• _TEXT SECTION_
== Segment start ==

They both need it for a similar use case: "to support Ozone", not anything
core that we handle as part of "Apache Hadoop" and I suppose both are
working fine with HDFS, because of adding dependency with HDFS? and now
they don't want to add Ozone for whatever reasons and folks chasing this
integration want to pass those issues or workload(maintaining/releasing) to
Hadoop.

Adding *isReady()* does make sense to me, I haven't checked what it is
gonna do or work for all FileSystems, but it sounds fair enough to me. Feel
free to raise a ticket for that if you have done some work already

Adding those isSafemode, recoverLease to FileSystem still doesn't make
sense to me, considering them not useful for a bunch of other implementing
FS and we don't want them to lie around just like that and put that
Technical Debt for all. Doing this sounds to me like a hack to avoid adding
Ozone as dependency to these client projects, where they want to use Ozone.
Anyway not starting this again 😉

Quoting Wei-Chiu itself from the first mail, he agreed that adding those
aren't a good idea:

> This is straightforward but the FileSystem would become
> bloated.
>

It was an agreed and known fact, now if it has changed, then can't help it.
A quick HADOOP-18671 <https://issues.apache.org/jira/browse/HADOOP-18671> which
got raised by Wei-Chiu to add these to "FileSystem" has a comment as well
to get them around interface, that still is "kind of Ok", If done properly,
in addition to what already mentioned there in the comments, Without
introducing any "incompatibilities" and not just test but "stable" tests.
Not like some of the recent few changes where folks come and say "we can't
do it without breaking anything", and other people trying to fix the mess,
not getting off topic with that here....

== Segment end ==

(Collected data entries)
== Segment start ==

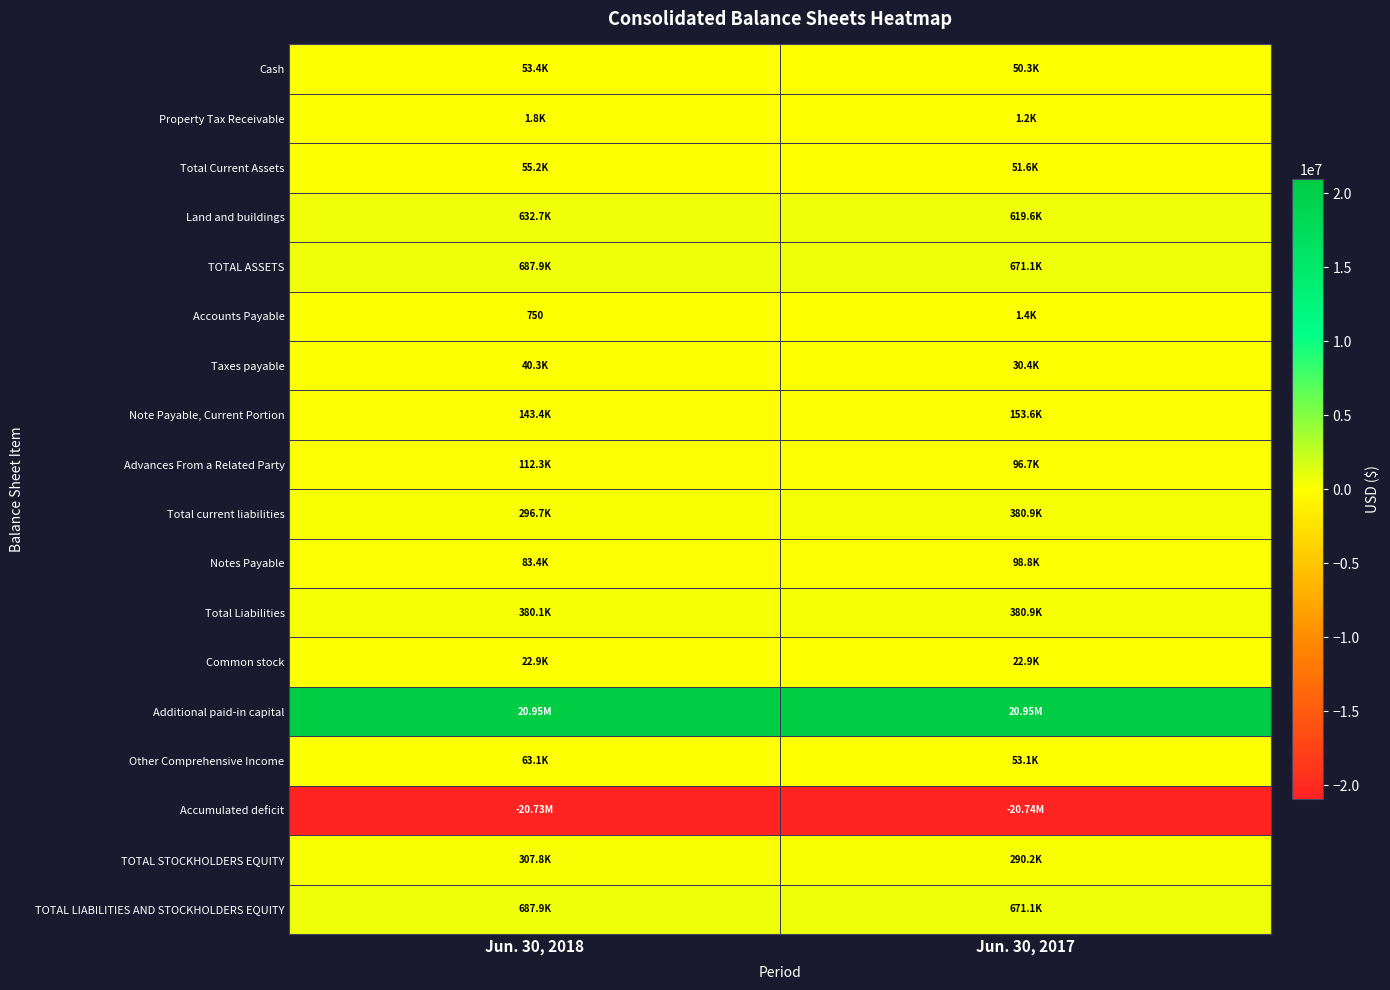

Is the value of Total current liabilities at Jun. 30, 2018 greater than the value of Property Tax Receivable at Jun. 30, 2017?

Yes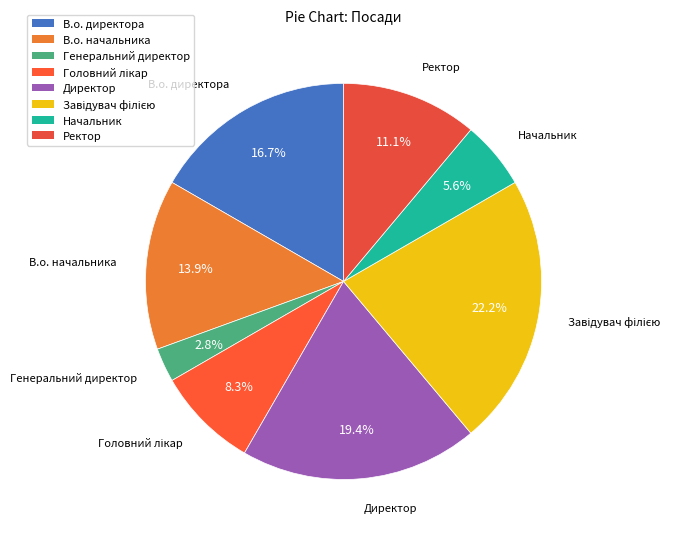

What is the ratio of the value at Генеральний директор to the value at В.о. директора?

0.2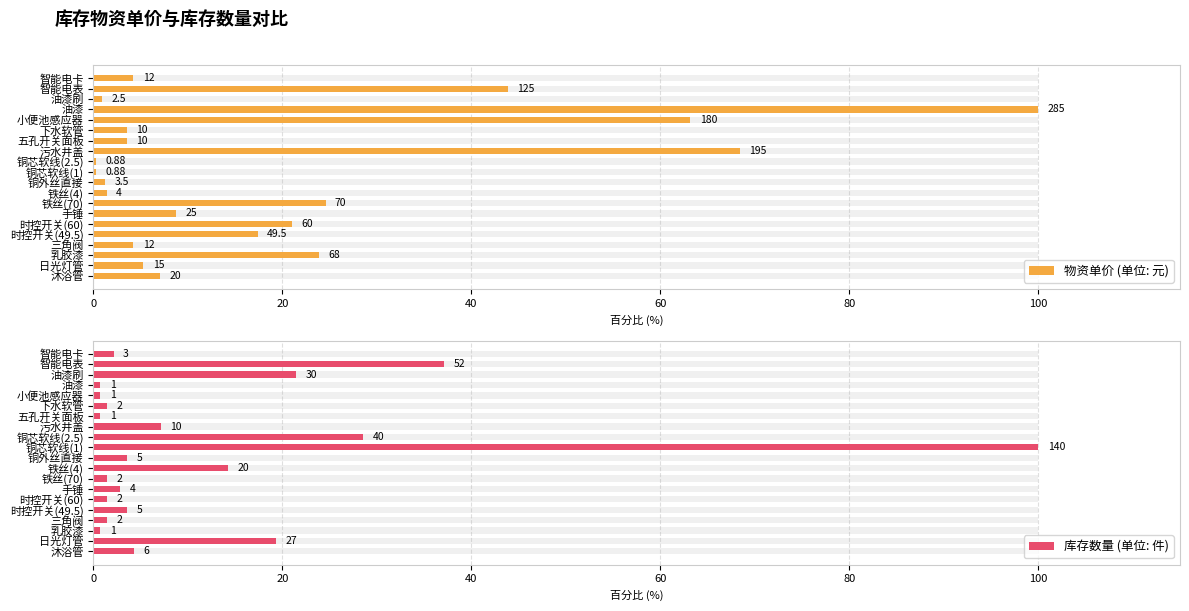

Which series has the largest total across all categories?

物资单价 (单位: 元)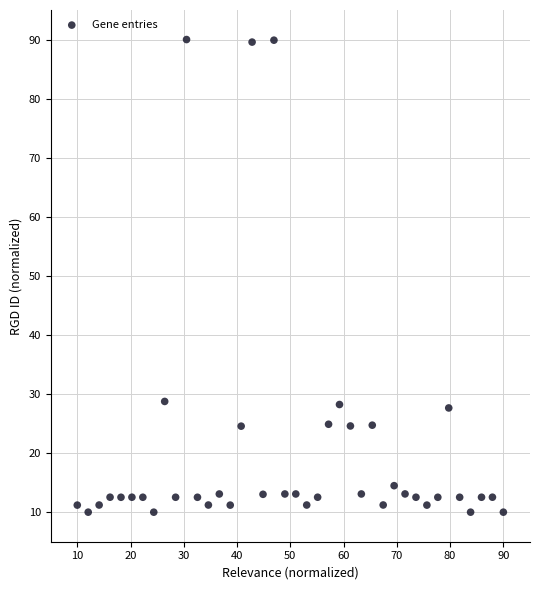

What is the range of X values (max minus min)?

80.0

== Segment end ==

• _TO-DO ITEM_
In the mailing list message, which issue number did Wei-Chiu raise to add these methods to "FileSystem"? The data is not needed for the task.

• _TASK SOLUTION_
HADOOP-18671